SUPPLIED INFORMATION →
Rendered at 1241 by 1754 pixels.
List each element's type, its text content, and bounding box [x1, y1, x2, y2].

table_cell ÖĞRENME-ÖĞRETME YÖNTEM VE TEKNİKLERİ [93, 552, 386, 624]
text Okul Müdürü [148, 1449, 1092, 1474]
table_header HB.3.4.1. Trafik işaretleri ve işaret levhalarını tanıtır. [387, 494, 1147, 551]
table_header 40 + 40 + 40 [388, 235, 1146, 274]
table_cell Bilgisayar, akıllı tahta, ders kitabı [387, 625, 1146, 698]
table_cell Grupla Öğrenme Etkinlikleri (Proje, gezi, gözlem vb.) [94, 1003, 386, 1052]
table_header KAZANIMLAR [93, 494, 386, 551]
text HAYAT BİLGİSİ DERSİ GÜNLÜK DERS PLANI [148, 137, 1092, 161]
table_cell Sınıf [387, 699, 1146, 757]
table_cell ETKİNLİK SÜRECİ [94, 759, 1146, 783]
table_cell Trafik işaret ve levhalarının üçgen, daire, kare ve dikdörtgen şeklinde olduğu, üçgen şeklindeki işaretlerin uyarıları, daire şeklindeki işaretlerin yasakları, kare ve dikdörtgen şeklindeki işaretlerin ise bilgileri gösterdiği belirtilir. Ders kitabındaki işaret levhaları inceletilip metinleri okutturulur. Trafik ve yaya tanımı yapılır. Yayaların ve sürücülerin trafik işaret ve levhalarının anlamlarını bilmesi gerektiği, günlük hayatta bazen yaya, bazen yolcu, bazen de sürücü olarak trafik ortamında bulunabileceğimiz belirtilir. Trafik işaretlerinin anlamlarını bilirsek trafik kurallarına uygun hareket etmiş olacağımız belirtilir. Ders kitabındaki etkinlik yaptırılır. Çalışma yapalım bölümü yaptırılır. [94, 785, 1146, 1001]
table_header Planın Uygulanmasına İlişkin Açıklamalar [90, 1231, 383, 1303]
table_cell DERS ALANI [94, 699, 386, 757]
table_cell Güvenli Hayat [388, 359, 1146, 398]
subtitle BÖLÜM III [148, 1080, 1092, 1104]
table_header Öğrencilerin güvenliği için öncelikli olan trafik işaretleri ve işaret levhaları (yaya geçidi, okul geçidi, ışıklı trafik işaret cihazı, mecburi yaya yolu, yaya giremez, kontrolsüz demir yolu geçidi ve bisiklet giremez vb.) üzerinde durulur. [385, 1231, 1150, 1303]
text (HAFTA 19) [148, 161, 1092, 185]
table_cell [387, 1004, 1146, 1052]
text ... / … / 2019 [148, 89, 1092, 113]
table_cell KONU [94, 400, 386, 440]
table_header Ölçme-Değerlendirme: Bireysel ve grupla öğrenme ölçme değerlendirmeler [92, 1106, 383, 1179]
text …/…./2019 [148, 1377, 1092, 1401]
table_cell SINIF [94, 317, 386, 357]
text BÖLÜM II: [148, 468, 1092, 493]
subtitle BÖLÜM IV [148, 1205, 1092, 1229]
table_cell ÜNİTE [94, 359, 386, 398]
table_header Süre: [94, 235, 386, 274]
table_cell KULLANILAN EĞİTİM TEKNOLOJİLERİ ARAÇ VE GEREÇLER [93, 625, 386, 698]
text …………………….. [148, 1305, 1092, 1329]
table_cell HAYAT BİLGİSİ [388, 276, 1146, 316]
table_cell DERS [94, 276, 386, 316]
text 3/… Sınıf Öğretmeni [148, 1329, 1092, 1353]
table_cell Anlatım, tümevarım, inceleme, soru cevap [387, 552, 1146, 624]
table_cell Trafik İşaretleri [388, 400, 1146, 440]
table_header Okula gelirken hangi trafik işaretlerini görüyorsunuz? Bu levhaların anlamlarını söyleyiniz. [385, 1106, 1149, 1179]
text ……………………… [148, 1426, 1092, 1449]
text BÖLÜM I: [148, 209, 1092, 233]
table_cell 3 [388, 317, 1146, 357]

HOW TO COMPLETE THIS TASK →
Look through the material above for the word "subtitle" and copy every line that has it.

RESULT OF THIS TASK →
subtitle BÖLÜM III [148, 1080, 1092, 1104]
subtitle BÖLÜM IV [148, 1205, 1092, 1229]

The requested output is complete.